— START Provided text —

Trump Escalates Trade War With China
The ill-advised move is sure to raise costs for businesses and consumers and roil global stock markets.
As expected, the Trump Administration has imposed a new set of tariffs on goods imported from China and the Chinese have immediately responded in what is quickly descending into a tit-for-tat trade war that doesn’t seem to have an endpoint:
WASHINGTON — A trade war between the world’s two largest economies officially began on Friday morning as the Trump administration followed through with its threat to impose tariffs on $34 billion worth of Chinese products, a significant escalation of a fight that could hurt companies and consumers in both the United States and China.
The penalties, which went into effect at 12:01 a.m., prompted quick retaliation by Beijing. China said it immediately put its own similarly sized tariffs on an unspecified clutch of American goods. Previously, the Chinese government had said it would tax pork, soybeans and automobiles, among other goods.
In a statement, China’s Ministry of Commerce said the United States “has launched the biggest trade war in economic history so far.”
The escalation of the trade war from threat to reality is expected to ripple through global supply chains, raise costs for businesses and consumers and roil global stock markets, which have been volatile in anticipation of a prolonged trade fight between the United States and almost everyone else.

— END Provided text —
— START Data entries —

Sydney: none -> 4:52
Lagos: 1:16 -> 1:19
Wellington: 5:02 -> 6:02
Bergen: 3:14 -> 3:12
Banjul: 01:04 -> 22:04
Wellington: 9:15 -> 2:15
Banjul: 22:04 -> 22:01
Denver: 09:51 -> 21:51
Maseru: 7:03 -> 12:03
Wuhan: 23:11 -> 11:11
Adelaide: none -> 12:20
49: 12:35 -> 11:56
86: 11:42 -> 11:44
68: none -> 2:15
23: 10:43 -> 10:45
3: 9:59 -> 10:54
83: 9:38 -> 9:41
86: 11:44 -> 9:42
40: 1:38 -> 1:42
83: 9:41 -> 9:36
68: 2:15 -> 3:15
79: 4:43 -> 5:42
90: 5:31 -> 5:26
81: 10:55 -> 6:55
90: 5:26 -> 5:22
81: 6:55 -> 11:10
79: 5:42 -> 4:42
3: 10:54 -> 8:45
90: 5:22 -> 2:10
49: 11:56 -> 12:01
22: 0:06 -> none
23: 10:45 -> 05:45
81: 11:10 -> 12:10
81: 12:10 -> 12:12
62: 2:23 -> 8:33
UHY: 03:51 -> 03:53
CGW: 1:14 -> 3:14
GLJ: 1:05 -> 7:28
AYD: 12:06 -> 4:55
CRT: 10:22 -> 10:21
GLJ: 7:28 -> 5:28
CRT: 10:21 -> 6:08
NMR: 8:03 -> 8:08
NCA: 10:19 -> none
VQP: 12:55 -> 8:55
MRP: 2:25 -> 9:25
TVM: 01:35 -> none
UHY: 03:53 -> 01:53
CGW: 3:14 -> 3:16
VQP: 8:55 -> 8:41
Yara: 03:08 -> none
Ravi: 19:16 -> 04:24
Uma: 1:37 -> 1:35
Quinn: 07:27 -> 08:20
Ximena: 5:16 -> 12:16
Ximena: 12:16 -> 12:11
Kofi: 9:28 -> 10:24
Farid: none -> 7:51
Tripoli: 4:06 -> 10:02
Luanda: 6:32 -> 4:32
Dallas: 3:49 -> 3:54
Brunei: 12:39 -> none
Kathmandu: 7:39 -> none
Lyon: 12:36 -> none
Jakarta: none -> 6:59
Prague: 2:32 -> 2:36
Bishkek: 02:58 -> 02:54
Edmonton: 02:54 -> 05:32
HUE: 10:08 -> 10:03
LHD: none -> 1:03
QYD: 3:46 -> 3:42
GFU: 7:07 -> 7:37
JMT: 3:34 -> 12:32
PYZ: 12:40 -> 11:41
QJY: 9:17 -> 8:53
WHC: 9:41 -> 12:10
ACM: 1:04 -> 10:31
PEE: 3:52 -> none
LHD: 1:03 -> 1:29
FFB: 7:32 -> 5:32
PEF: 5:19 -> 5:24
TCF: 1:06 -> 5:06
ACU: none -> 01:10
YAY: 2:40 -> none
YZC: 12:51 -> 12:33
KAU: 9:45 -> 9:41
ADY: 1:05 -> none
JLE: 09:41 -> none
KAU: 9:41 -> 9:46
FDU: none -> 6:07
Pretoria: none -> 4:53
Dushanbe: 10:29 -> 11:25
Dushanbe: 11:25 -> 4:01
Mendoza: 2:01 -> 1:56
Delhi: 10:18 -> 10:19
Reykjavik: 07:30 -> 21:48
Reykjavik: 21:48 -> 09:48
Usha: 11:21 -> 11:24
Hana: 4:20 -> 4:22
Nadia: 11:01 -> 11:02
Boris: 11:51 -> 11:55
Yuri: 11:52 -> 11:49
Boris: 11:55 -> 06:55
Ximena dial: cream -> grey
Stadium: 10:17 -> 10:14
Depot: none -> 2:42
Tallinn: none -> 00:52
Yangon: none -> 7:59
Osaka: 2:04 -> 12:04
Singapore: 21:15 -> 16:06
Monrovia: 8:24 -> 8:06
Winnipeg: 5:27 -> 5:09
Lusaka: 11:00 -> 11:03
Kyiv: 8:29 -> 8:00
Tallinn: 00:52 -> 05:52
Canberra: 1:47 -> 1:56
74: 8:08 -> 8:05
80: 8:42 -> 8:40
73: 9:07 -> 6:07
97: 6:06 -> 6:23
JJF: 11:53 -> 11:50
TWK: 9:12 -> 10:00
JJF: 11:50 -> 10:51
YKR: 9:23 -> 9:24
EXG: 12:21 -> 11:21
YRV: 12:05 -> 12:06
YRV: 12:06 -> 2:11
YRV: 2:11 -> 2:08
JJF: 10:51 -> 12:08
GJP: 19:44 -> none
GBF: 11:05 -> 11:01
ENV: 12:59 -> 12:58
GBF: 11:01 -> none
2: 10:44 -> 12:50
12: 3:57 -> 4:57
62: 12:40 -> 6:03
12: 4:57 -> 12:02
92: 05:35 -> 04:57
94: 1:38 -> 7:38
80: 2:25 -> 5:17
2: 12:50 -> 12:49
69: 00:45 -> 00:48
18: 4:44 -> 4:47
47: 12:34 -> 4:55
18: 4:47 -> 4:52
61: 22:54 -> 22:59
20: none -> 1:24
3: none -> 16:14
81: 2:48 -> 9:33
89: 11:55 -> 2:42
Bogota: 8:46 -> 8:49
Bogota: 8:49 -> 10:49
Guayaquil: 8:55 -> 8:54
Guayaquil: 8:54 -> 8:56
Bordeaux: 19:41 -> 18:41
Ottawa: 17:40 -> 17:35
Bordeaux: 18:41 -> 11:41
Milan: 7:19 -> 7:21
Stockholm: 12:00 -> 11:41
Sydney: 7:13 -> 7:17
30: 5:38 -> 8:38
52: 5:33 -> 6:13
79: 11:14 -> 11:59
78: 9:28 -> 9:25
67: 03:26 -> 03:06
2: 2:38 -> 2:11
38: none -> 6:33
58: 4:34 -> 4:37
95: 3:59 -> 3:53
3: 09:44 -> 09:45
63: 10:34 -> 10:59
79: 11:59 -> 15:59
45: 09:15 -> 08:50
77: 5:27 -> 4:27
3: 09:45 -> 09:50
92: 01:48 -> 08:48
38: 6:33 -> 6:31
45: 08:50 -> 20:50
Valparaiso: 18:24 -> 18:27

— END Data entries —

**Jobs:**
[1] According to the trade war article, at what time did the penalties go into effect?
[2] Please duplicate the trade war article from "As expected, the" up to and including "States and China.".
Rely only on the trade war article, not the listing.

**Worked answers:**
[1] 12:01 a.m.

[2]
As expected, the Trump Administration has imposed a new set of tariffs on goods imported from China and the Chinese have immediately responded in what is quickly descending into a tit-for-tat trade war that doesn’t seem to have an endpoint:
WASHINGTON — A trade war between the world’s two largest economies officially began on Friday morning as the Trump administration followed through with its threat to impose tariffs on $34 billion worth of Chinese products, a significant escalation of a fight that could hurt companies and consumers in both the United States and China.